De
tanto repetir la mentira, Gladys había acabado creyéndosela. La cicatriz que le
partía el labio en dos era la más visible, aunque no la única, y al final todos
acababan preguntando con mayor o menor tacto al respecto. La carretera mojada,
la motocicleta, un frenazo brusco, y luego el dolor punzante de los cristales
clavados en la carne, de las quemaduras producidas por el asfalto y los trozos
de metal.

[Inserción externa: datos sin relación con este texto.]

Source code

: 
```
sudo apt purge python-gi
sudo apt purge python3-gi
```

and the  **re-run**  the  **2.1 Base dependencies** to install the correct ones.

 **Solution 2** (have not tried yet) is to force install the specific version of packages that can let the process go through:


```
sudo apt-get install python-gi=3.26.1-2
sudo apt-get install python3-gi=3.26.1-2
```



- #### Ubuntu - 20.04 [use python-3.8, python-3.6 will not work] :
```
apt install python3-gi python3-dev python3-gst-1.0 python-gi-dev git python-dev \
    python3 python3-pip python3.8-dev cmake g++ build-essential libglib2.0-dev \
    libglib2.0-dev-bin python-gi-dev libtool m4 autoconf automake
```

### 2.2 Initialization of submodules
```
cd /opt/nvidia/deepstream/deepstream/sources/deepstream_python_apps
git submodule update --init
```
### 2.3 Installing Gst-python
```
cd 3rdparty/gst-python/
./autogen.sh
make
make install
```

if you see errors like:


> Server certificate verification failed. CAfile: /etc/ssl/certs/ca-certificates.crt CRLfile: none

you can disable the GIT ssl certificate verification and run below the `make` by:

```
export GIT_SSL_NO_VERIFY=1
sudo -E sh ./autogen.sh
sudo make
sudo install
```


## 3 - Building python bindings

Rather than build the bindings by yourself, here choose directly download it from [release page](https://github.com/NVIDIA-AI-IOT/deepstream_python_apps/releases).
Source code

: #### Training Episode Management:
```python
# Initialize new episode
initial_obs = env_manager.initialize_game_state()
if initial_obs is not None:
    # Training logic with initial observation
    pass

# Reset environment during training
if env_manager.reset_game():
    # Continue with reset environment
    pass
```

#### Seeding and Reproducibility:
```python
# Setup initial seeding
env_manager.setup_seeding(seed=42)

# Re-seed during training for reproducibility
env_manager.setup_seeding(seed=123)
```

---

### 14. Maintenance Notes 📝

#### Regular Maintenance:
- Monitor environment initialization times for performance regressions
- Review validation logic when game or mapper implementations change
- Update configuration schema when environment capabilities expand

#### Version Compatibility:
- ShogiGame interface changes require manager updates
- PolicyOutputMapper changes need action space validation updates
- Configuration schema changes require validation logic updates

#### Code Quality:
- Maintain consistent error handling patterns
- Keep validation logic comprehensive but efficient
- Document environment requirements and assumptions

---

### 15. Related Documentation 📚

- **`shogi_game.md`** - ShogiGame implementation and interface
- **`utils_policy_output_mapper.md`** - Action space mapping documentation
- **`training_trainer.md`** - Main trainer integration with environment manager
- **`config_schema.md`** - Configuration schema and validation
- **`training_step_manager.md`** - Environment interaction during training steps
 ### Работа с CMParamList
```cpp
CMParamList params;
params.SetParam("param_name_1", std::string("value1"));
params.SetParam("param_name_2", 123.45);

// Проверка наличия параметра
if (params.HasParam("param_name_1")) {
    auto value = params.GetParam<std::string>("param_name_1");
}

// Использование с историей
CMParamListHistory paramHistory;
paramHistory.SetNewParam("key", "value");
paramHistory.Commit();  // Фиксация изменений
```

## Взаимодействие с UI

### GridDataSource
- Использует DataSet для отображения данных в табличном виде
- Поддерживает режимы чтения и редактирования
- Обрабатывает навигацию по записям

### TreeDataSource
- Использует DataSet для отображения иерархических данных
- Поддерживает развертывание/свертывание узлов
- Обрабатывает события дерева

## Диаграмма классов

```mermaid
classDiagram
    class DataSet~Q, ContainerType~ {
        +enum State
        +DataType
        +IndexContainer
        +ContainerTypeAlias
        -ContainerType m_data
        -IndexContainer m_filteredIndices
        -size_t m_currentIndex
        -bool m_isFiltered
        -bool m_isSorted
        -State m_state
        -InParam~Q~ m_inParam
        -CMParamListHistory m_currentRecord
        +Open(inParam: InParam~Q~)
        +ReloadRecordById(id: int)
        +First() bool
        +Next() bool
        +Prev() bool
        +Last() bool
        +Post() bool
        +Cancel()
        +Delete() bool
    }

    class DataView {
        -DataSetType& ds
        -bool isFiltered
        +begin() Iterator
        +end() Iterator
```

Todo resultaba creíble y explicaba también las otras marcas: en los
brazos, en la espalda...
Solo
cuando volvió a verle de nuevo, por casualidad, en la pequeña ciudad española
que la había acogido, recordó esa verdad que había conseguido enterrar durante
cuatro largos años.
Él iba
acompañado de una chica de pelo largo negro. Si no estaba aún marcada, pronto
lo estaría. Quiso gritar. A él, su odio. A ella, que huyera. Pero no hizo nada.

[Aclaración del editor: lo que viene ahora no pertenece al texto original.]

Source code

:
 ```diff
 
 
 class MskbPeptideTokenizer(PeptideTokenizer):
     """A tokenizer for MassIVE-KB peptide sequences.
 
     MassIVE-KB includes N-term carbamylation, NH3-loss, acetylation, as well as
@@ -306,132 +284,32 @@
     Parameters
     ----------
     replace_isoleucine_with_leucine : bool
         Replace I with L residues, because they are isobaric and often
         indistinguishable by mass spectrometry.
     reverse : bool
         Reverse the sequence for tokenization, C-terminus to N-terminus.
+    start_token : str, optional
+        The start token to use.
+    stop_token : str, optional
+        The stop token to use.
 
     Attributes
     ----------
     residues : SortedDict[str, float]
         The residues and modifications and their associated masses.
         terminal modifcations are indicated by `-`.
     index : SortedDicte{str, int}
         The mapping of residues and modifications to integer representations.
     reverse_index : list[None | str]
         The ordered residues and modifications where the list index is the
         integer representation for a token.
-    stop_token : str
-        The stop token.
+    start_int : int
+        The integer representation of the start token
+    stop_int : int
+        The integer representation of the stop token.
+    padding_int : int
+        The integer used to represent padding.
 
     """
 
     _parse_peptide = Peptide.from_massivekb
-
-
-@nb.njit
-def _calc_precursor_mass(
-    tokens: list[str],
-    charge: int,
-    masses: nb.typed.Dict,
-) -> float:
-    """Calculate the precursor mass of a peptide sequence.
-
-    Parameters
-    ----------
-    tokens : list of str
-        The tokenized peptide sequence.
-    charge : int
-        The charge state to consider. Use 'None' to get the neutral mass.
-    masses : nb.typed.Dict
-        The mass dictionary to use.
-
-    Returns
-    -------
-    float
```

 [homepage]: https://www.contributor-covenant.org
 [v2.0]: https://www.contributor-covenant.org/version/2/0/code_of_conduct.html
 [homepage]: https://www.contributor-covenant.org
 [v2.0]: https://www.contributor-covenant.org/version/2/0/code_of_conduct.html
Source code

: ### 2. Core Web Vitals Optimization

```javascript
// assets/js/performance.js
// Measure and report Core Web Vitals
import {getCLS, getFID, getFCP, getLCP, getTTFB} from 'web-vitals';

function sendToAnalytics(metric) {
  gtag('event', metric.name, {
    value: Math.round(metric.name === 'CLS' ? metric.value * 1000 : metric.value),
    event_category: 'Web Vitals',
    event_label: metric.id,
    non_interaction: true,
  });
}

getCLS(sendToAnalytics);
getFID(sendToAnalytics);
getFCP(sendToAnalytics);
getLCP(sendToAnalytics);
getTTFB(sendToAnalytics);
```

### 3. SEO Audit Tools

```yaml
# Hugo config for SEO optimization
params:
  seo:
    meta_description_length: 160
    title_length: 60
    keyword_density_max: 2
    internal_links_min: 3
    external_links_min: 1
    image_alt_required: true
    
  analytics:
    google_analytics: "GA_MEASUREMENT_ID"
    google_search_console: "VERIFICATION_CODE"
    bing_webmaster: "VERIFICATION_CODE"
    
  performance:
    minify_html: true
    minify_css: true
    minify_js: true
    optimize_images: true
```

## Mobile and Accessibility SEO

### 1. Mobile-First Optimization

El miedo la tenía atrapada y cada una de las siete cicatrices que afeaban su
cuerpo escocía a la vista del agresor.
Antes
de llegar a casa ya había tomado la decisión. Dejaría el piso y el trabajo y
volvería a mudarse. No podía arriesgarse a toparse con Luis un día por la calle
y que él la reconociera. Los dos meses que necesitó para poner en orden su
marcha vivió marcada por la angustia. El corazón le latía con fuerza antes de
girar una esquina, ya no iba al cine, ni de tiendas, ni quedaba con los pocos
amigos que había hecho. ¿Para qué? Ella sabía que se iba y que un mal encuentro
fortuito podía arruinar toda su vida.
Dos
años después volvió a verlo; esta vez en la pantalla del televisor. La
periodista decía algo de violencia de género, pero ella solo se fijaba en el
cuerpo cubierto por una sábana ensangrentada y pensaba en la morena del pelo
largo.
Esa
tarde sumó una cicatriz más a las siete repartidas por su geografía. Invisible
para el resto, pero no para ella, fue la que más dolió.